John Fogerty regained control of the worldwide publishing rights to his music with Creedence Clearwater Revival last month and he couldn’t be happier.
“Finally getting ownership of my songs now, you can see it’s correcting something that has been wrong in my life for most of my life — you know, since my early twenties,” he tells Variety in a new interview in which he delves into his 55-year fight to get those rights back.
The news comes as many of Fogerty’s peers are actually selling their publishing rights, and the irony isn’t lost on him.
“It is ironic, certainly, that everybody else is selling and I end up buying my songs, but of course it makes perfect sense,” he says. “It has been such a wrong use of music business law, all these years. To finally own 'Proud Mary' is a big deal.” Fogerty adds, “I understand other people, especially older people, wanting to sell. But that’s not my frame of mind, certainly at the moment, anyway.”
How he got the rights back is long and involved, and at one point had him refusing to perform any CCR songs. But now that it’s over, he isn't dwelling on what he's been through.

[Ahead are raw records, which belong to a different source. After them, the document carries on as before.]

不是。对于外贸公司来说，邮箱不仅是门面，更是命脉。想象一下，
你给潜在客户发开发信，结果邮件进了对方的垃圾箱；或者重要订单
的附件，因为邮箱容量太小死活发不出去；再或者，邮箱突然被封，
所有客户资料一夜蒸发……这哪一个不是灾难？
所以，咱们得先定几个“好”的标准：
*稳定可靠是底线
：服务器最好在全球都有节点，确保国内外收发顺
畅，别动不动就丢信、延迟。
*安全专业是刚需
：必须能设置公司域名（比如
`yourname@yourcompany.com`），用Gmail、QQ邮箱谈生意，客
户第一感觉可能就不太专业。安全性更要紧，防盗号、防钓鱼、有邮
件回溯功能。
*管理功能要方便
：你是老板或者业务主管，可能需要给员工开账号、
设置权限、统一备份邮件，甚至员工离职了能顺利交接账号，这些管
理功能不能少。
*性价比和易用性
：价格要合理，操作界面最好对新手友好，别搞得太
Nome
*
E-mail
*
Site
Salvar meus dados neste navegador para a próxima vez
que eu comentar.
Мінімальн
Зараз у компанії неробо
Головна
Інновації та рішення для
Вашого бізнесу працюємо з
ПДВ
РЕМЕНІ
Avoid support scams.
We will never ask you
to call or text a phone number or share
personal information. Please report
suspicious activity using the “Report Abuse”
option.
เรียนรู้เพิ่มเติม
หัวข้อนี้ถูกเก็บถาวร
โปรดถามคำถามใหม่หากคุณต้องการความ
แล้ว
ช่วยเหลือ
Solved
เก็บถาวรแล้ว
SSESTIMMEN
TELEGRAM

“I am now, at this point in my life, looking to all the positiveness of this blessing, and I’m not turning around and looking at the horror that was the past,” the Rock & Roll Hall of Famer shares. “It is a blessing, for sure — it could have been a situation that never changed, but it did change, and I’m really happy.”
He adds, “I don’t know what simple phrase would work here. ‘Good things come to those who wait’ — maybe that’s one.”